А тем временем подружки сестры – счастливчики обретённых удач, конкурс-то ой-ёй-ёй! – а их в группе всего десять, болтают с сестрой в единственный выходной, а я – не специально: кое-что слышно; моя дверь не закрыта, -хотя мне так нравится одна из них, которая поёт – я слышала на пляже – и – не забыть! –она как парижский гарсон , и «р» у неё грассирует как у Эдит Пиаф. Подбористая, ловкая, смуглая с очень короткой стрижкой – с отчаянной чёлкой, и глаза тёмные, ночные, выплёскивают счастье, что-то пацанье в ней. И поёт! Лучше всех! стоит ей взглянуть из-под чёрных волос, натуральный магнит. Поближе бы подойти. Сейчас они болтают про своего Шекурова, Шекурова – произносят в унисон, твёрдо ударяя на последнем слоге – по-французски, и смеются ! Их трое. Вот эта Наташа Бурмистрова, Зиночка Соломенцева – голосок свирельный, беленькая, пухленькая, с необыкновенным  французским вернулась из Сорбонны, смеётся счастливая и моя сестра Галя – интеллигентная, прямо аристократка. И они-то обсуждают своего преподавателя и куратора, этого Шекурова Геннадия Петровича. Дался он им. Наверно, действительно хорош. Из Москвы. Девять языков знает! Обалдеть. Мне слышно про пожарного цвета пиджак и я, пропустив мимо ушей ещё что-то, пытаюсь представить любимый пиджак на любимом учителе. « А как встанет, - смеются они наперебой – и ходит туда-сюда от окна до двери, или стоит у кафедры, куда-то мимо нас глядя; рубашка белейшая с жабо, воротник стоечка, ботиночки чёрные, с зеркальным блеском – всё на нём в заботах, брюки – об стрелки обрежешься, а причёска, а волосы волной такой гордой: то на щёку, то за ухо,  – толстая  Светка  как в обмороке – не дышит. Говорит: « Девчонки! Я словно в Политехническом на вечере, когда он стихи читает на французском!» Я представляю его целиком со всеми жабо, стрелками и оранжевым пиджаком, и с ходу заменяю на  Ива Монтана с его « Опавшими листьями» - по телеку крутят. Впечатляет. А потом они все втроём поют. Вот эти листья и поют. И ничего прекраснее не бывает! 

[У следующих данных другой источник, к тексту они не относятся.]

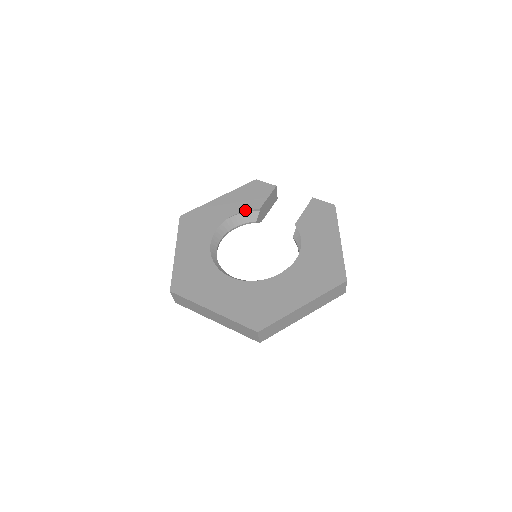
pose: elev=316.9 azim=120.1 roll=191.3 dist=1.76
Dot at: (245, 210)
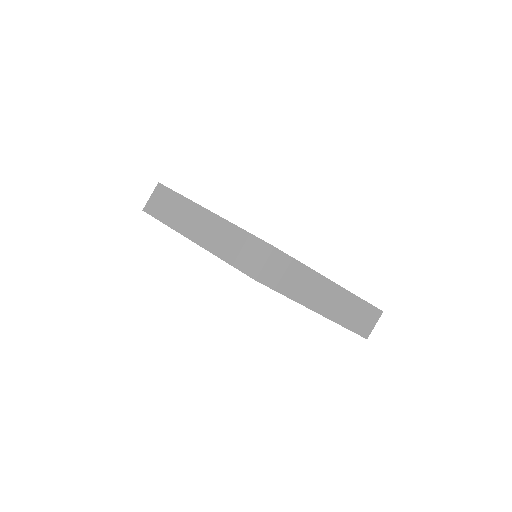
Dot at: occluded
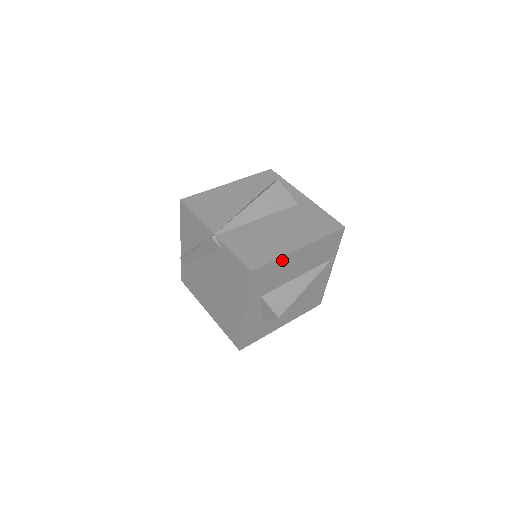
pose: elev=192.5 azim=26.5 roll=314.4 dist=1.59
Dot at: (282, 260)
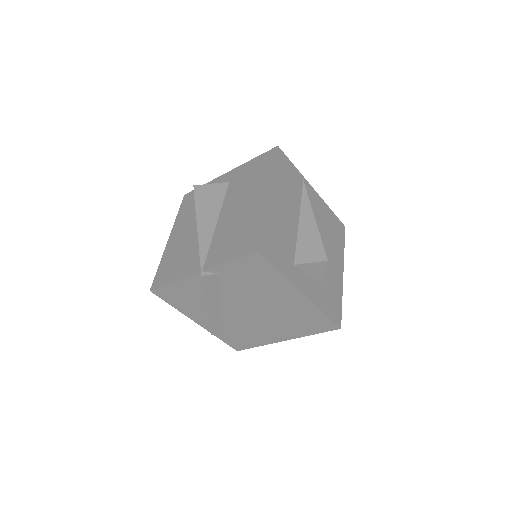
Dot at: (268, 218)
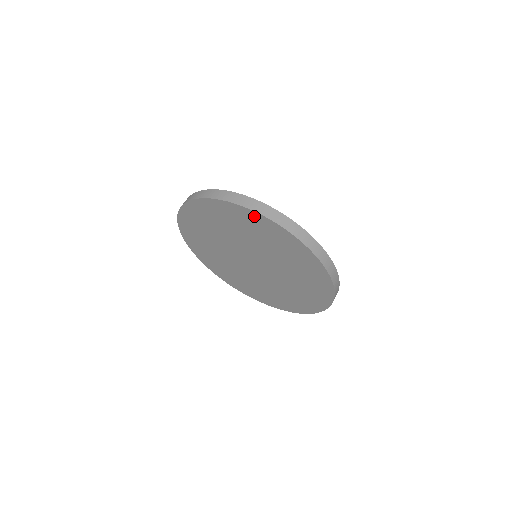
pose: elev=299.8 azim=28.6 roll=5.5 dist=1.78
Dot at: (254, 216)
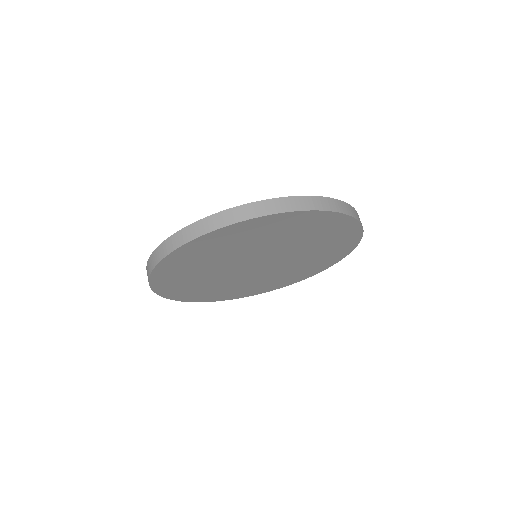
Dot at: (170, 261)
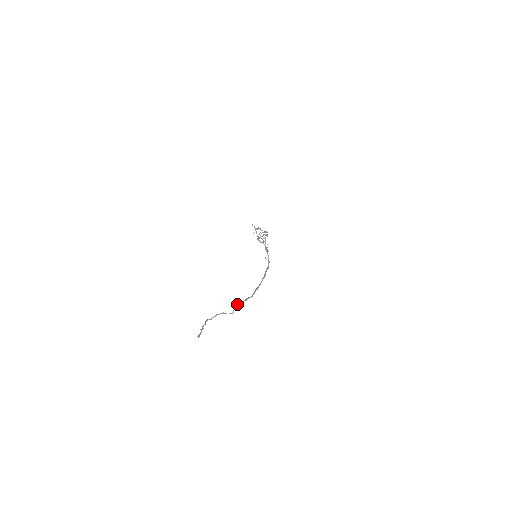
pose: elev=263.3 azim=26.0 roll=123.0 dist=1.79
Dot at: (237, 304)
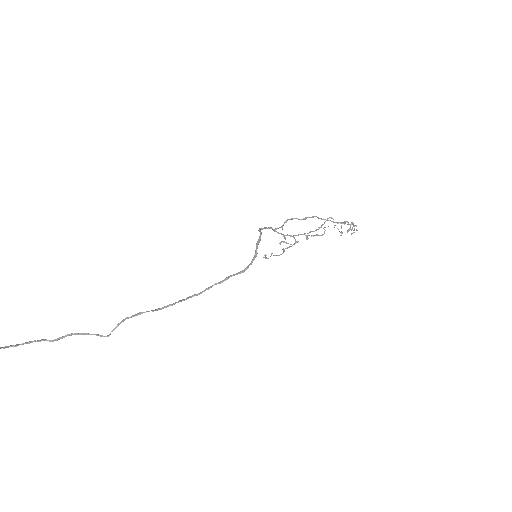
Dot at: occluded
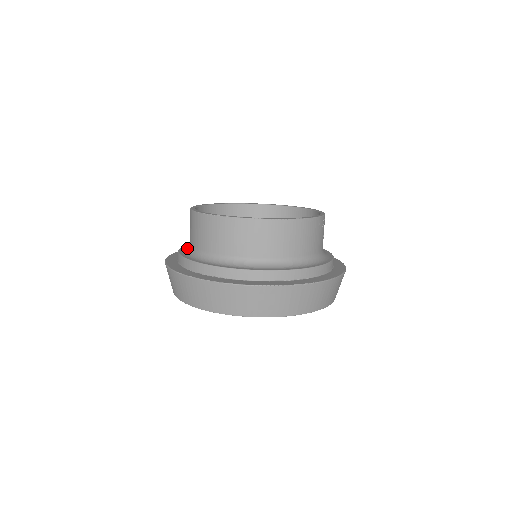
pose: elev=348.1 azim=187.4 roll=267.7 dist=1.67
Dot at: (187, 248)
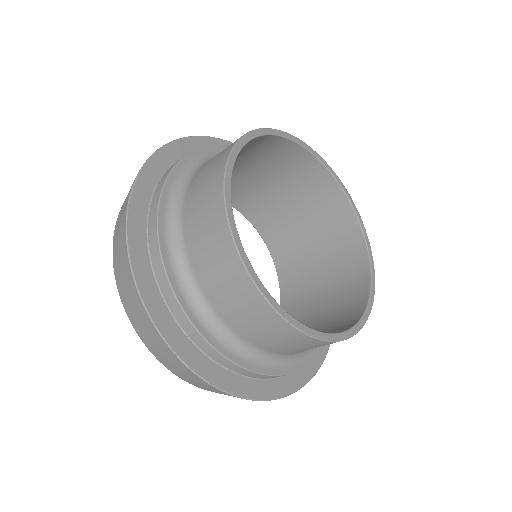
Dot at: (178, 257)
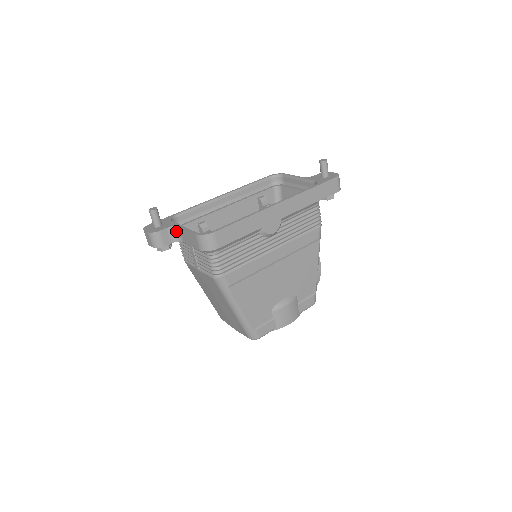
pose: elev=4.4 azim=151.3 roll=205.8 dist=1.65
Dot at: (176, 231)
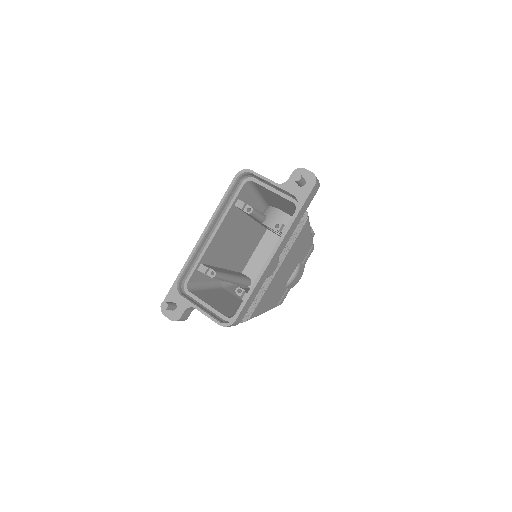
Dot at: occluded
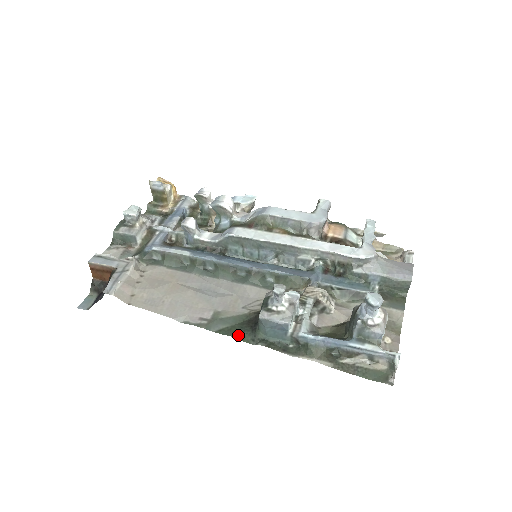
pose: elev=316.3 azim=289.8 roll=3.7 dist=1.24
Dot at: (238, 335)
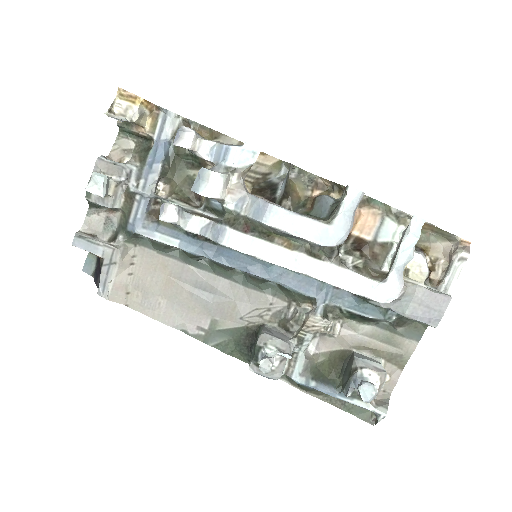
Dot at: (235, 353)
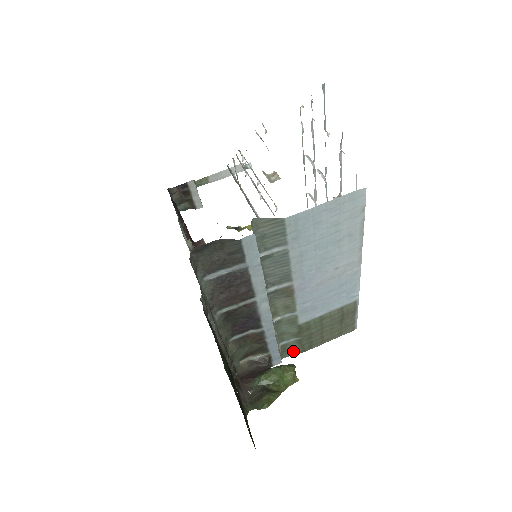
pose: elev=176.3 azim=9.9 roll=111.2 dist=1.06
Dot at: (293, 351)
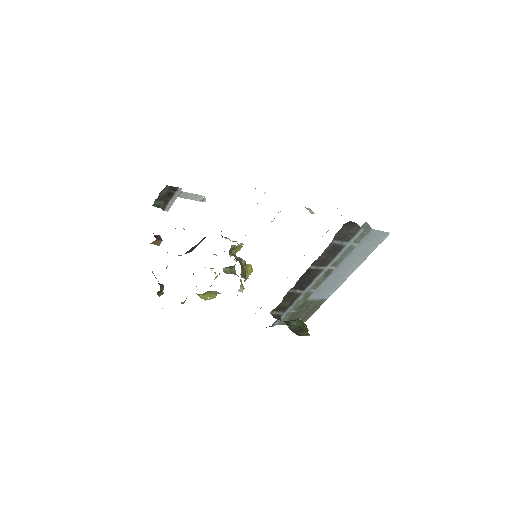
Dot at: occluded
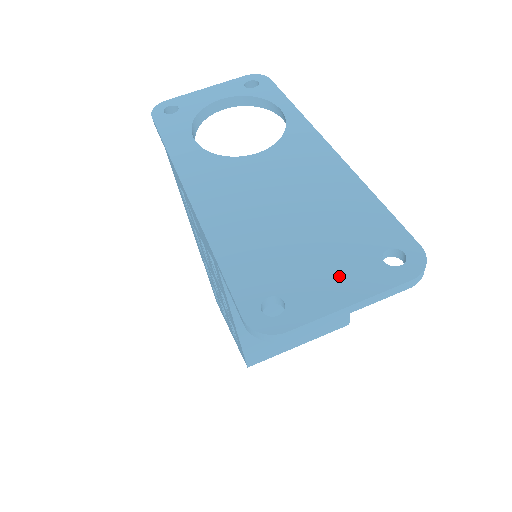
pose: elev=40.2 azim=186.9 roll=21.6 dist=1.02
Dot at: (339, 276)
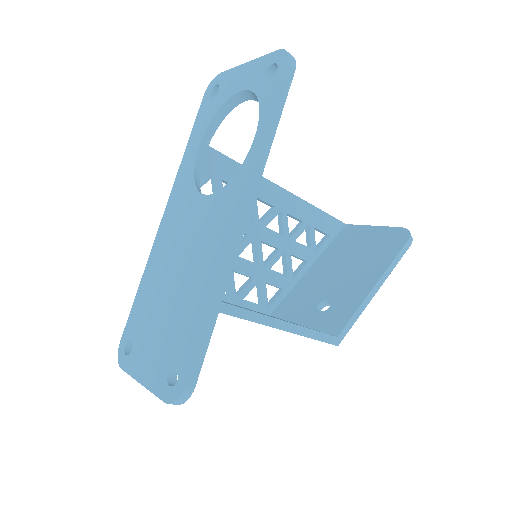
Dot at: (151, 359)
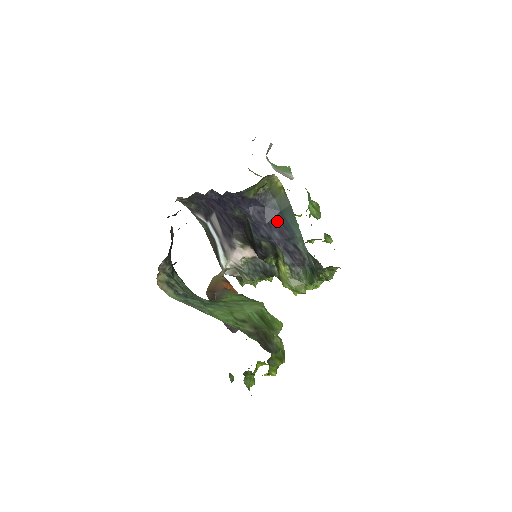
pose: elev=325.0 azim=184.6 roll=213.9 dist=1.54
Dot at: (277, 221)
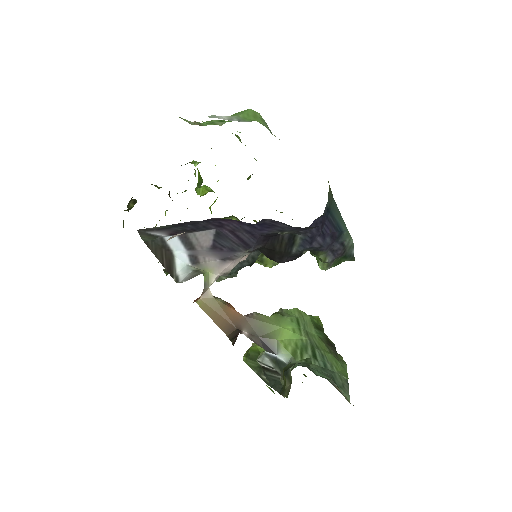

 всё же… Почему – то не забывались, маячили страницами не проговорённого, не угаданного – убористые фразы французского в «Войне и мир»; не проскакивались как многое, покрывая как хвост кометы небесной пылью, досадливо манящие строчки. Хотелось собственного вгляда в толстовский текст, тоже ведь родного человека, почти домашнего – «Анна Каренина» была зачитана до дыр.         

Ххххххххх                ххххххх
       Стол не сделался тесным, народ не торопился рассаживаться, ничто не походило на типичные застолья, по-моему. внедряемые повсеместно. После нас и они подтянулись.  Миклуха – в лохматой бородке и взглядом чёрных орлиных глаз  присоединился  к нам, накладывая на изящную тарелочку жирной горкой какую-то еду, я отказалась, мне ничего не хотелось. И от вина отказалась. Теребила апельсиновые дольки, забивая остальные непривычные запахи ненужности. Зато Жора ел, как после блокады  я подумала,  мы здесь, благодаря его голоду.  И  невольно передоверяя недовольство неизвестно чем и почему бродившим глубоко во мне истязаниям, наконец-то полностью и передоверилась им, занялась тоже ведь мечтами, сравнениями, восстанавливая собственную картину мира. Ясное дело, опыта житейского мне недоставало и каких-то конкретных знаний ( чего, собственно?!) ну, чего – то тоже не было, но имелся рождённый видимо со мною, живущий со мною и почему-то неизменный идеал, некий абрис невидимого, но чувствующего – «надо», похожесть на него я и отыскивала во всём, примеряя к нему, а значит к себе. И во всём ища метки, а не намёка на мелькнувшее – оно, будь это человек, ситуация или любое искусство, где конечно было море разливанное стойкого моего идеала, чтобы наконец-то воскликнуть – вот оно! Легче всего успокаивала музыка. Обязательно отыскивалась мелодия, в которую входила я как слепая и, погружаясь в целебные звуки, уплывала, всплывая и захлёбываясь, не желая выходить оттуда вовсе. И вот лермонтовское «… Держа кувшин над головой Грузинка узкою тропой Сходила к берегу Порой  она скользила меж камней Смеясь неловкости своей. И беден был её наряд; И шла она легко, назад Изгибы длинные чадры Откинув. Летние жары Покрыли тенью золотой Лицо и  грудь её, и зной дышал из уст её и щёк. И мрак очей был так глубок, Так полон тайнами любви, Что думы пылкие мои смутились…»  И Моцарт с его «маленькой ночной серенадой» ! Как раз фоном, на равных с этими строками. Ну, Господи! Зачем какие-то распри, войны и любая борьба?! Если настолько восторженно отпущено человеку бытие, им – то разве насытишься? Разве взгляд из бездны нутра не отыщет изысканного удовольствия в тобой, Господь, призванную жизнь?! К чему подмена любования на злосчастную борьбу людей с людьми?!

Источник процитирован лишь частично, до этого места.